The Passion of the Tebow
“The Liberal Media” – an ever present enemy of all thing right and good, has been apparently fixated on attacking Tim Tebow because of his faith. I’ve not actually heard anyone give an example of this sort of attack, nor have I been witness to any of these attacks myself (as if I’d listen to sports radio) – but almost every Christian that talks about this guy in my presence is sure to talk about how he is being persecuted and that somehow Evangelical Christianity is “the only group left that it’s P.C. to publicly bash.” This, coming from Christians in the American South, is absurd – as over 60% of Southerners and Americans are Christians themselves.
Perhaps becoming an icon of American Football and being seen by millions of people a week simply makes you privy to a certain amount of increased scrutiny over, lets say, your local high-school’s quarterback. Perhaps further, the willingness to make open and public displays of your faith is likely to bring a certain amount of scrutiny to the way a person lives that faith in ways that wouldn’t apply to Christians that didn’t have an actual prayer stance named after them. I’m only guessing, but I don’t think anyone intends to make Tim Tebow a martyr – and anyone that believes that being under the watchful eye of sports commentators is in any way tantamount to persecution needs to recheck the dictionary as well as their priority list.

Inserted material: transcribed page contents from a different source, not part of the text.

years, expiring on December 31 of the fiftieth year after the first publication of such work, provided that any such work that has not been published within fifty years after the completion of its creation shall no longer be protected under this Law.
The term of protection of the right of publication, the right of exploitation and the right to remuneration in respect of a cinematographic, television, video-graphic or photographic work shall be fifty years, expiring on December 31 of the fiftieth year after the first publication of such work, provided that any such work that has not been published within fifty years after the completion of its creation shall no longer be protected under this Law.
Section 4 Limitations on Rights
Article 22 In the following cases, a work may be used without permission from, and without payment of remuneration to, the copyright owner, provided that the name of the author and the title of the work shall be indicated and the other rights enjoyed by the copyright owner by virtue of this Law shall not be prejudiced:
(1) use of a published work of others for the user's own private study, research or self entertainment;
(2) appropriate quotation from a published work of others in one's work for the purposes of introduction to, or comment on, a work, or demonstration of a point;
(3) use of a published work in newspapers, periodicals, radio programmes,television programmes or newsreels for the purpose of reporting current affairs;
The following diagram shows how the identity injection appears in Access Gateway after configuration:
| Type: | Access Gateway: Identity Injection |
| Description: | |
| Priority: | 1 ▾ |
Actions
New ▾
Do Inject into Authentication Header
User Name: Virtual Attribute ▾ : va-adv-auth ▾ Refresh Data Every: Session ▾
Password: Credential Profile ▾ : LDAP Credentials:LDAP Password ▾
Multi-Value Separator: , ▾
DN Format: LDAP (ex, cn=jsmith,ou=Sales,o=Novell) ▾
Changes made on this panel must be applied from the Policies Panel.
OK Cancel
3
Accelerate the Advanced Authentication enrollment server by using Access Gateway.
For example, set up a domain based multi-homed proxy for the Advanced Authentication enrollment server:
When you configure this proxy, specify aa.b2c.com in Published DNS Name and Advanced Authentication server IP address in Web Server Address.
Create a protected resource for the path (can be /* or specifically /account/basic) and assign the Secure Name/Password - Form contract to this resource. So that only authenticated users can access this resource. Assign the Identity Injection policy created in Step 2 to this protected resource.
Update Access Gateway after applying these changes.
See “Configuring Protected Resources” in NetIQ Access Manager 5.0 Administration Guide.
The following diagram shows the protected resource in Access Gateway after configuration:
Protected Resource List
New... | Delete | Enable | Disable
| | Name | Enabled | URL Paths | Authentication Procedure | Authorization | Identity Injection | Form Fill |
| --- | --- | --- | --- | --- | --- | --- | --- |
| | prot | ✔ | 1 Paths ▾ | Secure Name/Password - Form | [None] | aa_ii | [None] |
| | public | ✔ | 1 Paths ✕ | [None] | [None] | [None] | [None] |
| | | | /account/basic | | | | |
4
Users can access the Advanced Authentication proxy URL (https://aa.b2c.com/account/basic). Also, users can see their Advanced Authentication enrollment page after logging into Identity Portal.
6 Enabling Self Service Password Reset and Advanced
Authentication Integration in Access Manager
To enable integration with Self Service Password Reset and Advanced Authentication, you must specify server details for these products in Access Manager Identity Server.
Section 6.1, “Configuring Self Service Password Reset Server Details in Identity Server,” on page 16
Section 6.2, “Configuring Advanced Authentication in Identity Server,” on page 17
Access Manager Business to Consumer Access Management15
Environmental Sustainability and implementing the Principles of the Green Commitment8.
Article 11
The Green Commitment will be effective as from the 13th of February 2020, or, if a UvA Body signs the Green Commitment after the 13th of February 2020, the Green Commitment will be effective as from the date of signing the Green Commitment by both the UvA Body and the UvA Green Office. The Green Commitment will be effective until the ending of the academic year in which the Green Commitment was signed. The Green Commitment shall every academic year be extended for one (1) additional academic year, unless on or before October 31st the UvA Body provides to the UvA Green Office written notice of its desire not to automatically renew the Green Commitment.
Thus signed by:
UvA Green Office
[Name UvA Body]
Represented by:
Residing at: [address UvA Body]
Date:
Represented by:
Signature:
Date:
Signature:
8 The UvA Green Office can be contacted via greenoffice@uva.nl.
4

Just maybe being ” P.C. to publicly bash” isn’t the result of being an evangelical Christian, but the result of what evangelical Christianity represents today; bigoted, gay hating, anti-evolution extremes of the Christian right. It’s quite possible that this bashing is as politically correct and accepted as the bashing of an extremist Islamist group that desire to push the world into Sharia law. It’s not the fact that Christian groups exist but the hell-bent nature in which they bash absolutely everything they hate so unapologetically that makes them an target for backfires of hurt and anger they so often bring. To me, it seems that Tebow may just be a victim of those that called themselves Christians before him – and he might pay a small price for that, or he may just have to accept his new role as the idol of angry believers unwilling to take their own medicine.
To conclude, I can only give the man the benefit of the doubt. Tim Tebow is probably one of the nicest, most humble Heisman trophy winners of all time and I hope that he is as genuine as he seems. I also hope that he takes this fame and opportunity to point out that he is neither worthy of worship, divine intervention in the NFL, and to educate the masses on all the prayers his god isn’t answering from the millions dying daily as a result of natural disaster and famine. If you are reading this post I also hope that you’ll do something about famine either in your own back yard or around the world by finding a way to benefit those in need.
Oh, and don’t claim god’s providence in a football game; that just makes you look stupid.